[Dataset items]

________________

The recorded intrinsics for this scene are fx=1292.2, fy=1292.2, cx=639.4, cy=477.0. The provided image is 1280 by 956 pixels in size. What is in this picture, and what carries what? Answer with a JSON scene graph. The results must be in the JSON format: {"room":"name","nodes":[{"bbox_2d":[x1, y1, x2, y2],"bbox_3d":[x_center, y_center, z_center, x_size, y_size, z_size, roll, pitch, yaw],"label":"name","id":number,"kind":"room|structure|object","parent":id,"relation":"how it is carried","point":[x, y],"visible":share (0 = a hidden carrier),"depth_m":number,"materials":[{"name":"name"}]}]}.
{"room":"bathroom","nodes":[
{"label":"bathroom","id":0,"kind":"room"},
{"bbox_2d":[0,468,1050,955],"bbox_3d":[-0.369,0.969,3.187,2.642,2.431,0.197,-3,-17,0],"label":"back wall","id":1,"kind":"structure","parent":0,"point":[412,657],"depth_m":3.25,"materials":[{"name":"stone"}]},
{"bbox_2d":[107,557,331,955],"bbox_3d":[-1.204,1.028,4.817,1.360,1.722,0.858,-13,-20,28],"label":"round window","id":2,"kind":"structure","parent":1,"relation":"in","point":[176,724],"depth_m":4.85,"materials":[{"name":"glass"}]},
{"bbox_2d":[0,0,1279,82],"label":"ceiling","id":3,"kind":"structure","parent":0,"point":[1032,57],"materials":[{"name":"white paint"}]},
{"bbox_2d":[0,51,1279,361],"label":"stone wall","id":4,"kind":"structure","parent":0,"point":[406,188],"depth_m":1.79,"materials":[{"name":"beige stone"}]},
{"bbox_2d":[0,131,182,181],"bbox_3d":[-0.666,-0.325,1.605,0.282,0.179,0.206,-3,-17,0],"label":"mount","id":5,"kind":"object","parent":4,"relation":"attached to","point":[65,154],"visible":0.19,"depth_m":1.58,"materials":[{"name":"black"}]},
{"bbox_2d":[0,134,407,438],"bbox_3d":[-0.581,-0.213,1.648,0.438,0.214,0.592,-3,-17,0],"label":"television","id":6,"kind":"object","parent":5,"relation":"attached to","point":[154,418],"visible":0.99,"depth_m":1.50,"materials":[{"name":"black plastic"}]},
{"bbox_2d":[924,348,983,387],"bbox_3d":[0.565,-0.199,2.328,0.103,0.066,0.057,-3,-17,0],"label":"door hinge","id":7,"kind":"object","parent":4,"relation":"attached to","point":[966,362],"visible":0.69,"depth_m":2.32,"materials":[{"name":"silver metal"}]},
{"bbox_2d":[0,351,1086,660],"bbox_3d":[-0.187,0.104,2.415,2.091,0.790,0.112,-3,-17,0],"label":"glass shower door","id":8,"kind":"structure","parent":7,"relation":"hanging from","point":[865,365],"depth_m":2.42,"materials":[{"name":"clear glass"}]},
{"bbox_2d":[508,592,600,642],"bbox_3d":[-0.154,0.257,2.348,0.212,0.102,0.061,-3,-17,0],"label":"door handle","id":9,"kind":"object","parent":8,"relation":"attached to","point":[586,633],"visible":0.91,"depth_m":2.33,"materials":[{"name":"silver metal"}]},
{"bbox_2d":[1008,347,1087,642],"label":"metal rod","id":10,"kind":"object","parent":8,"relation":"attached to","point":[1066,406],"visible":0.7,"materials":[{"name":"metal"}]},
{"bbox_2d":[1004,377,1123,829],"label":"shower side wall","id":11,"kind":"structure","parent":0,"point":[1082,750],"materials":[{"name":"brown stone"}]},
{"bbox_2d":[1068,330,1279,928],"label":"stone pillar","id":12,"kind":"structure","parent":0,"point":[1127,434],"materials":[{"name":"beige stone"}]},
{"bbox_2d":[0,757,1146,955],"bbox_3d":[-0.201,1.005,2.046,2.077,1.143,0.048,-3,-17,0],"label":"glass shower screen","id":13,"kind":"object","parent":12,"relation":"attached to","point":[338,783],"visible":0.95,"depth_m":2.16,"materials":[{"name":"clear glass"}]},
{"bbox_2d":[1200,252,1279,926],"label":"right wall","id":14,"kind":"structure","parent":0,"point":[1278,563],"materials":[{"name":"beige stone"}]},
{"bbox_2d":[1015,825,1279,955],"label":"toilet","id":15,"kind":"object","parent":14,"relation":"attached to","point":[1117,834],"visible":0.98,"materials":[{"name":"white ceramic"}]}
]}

________________

Write out all the entries exactly.

The recorded intrinsics for this scene are fx=1292.2, fy=1292.2, cx=639.4, cy=477.0. The provided image is 1280 by 956 pixels in size. What is in this picture, and what carries what? Answer with a JSON scene graph. The results must be in the JSON format: {"room":"name","nodes":[{"bbox_2d":[x1, y1, x2, y2],"bbox_3d":[x_center, y_center, z_center, x_size, y_size, z_size, roll, pitch, yaw],"label":"name","id":number,"kind":"room|structure|object","parent":id,"relation":"how it is carried","point":[x, y],"visible":share (0 = a hidden carrier),"depth_m":number,"materials":[{"name":"name"}]}]}.
{"room":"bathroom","nodes":[
{"label":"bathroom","id":0,"kind":"room"},
{"bbox_2d":[0,468,1050,955],"bbox_3d":[-0.369,0.969,3.187,2.642,2.431,0.197,-3,-17,0],"label":"back wall","id":1,"kind":"structure","parent":0,"point":[412,657],"depth_m":3.25,"materials":[{"name":"stone"}]},
{"bbox_2d":[107,557,331,955],"bbox_3d":[-1.204,1.028,4.817,1.360,1.722,0.858,-13,-20,28],"label":"round window","id":2,"kind":"structure","parent":1,"relation":"in","point":[176,724],"depth_m":4.85,"materials":[{"name":"glass"}]},
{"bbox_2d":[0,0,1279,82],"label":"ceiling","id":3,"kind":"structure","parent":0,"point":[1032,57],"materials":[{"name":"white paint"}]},
{"bbox_2d":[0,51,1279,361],"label":"stone wall","id":4,"kind":"structure","parent":0,"point":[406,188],"depth_m":1.79,"materials":[{"name":"beige stone"}]},
{"bbox_2d":[0,131,182,181],"bbox_3d":[-0.666,-0.325,1.605,0.282,0.179,0.206,-3,-17,0],"label":"mount","id":5,"kind":"object","parent":4,"relation":"attached to","point":[65,154],"visible":0.19,"depth_m":1.58,"materials":[{"name":"black"}]},
{"bbox_2d":[0,134,407,438],"bbox_3d":[-0.581,-0.213,1.648,0.438,0.214,0.592,-3,-17,0],"label":"television","id":6,"kind":"object","parent":5,"relation":"attached to","point":[154,418],"visible":0.99,"depth_m":1.50,"materials":[{"name":"black plastic"}]},
{"bbox_2d":[924,348,983,387],"bbox_3d":[0.565,-0.199,2.328,0.103,0.066,0.057,-3,-17,0],"label":"door hinge","id":7,"kind":"object","parent":4,"relation":"attached to","point":[966,362],"visible":0.69,"depth_m":2.32,"materials":[{"name":"silver metal"}]},
{"bbox_2d":[0,351,1086,660],"bbox_3d":[-0.187,0.104,2.415,2.091,0.790,0.112,-3,-17,0],"label":"glass shower door","id":8,"kind":"structure","parent":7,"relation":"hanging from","point":[865,365],"depth_m":2.42,"materials":[{"name":"clear glass"}]},
{"bbox_2d":[508,592,600,642],"bbox_3d":[-0.154,0.257,2.348,0.212,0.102,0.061,-3,-17,0],"label":"door handle","id":9,"kind":"object","parent":8,"relation":"attached to","point":[586,633],"visible":0.91,"depth_m":2.33,"materials":[{"name":"silver metal"}]},
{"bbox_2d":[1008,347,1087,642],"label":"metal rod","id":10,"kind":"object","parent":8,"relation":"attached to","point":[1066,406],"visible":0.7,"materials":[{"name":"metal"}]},
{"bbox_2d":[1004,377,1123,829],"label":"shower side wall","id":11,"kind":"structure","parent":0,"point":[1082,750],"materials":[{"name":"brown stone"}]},
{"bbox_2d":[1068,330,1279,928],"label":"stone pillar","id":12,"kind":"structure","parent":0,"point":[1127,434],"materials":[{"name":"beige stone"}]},
{"bbox_2d":[0,757,1146,955],"bbox_3d":[-0.201,1.005,2.046,2.077,1.143,0.048,-3,-17,0],"label":"glass shower screen","id":13,"kind":"object","parent":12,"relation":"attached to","point":[338,783],"visible":0.95,"depth_m":2.16,"materials":[{"name":"clear glass"}]},
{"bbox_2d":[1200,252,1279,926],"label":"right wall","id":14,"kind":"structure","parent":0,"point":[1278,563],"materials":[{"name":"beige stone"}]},
{"bbox_2d":[1015,825,1279,955],"label":"toilet","id":15,"kind":"object","parent":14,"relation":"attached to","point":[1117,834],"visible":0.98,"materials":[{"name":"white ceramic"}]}
]}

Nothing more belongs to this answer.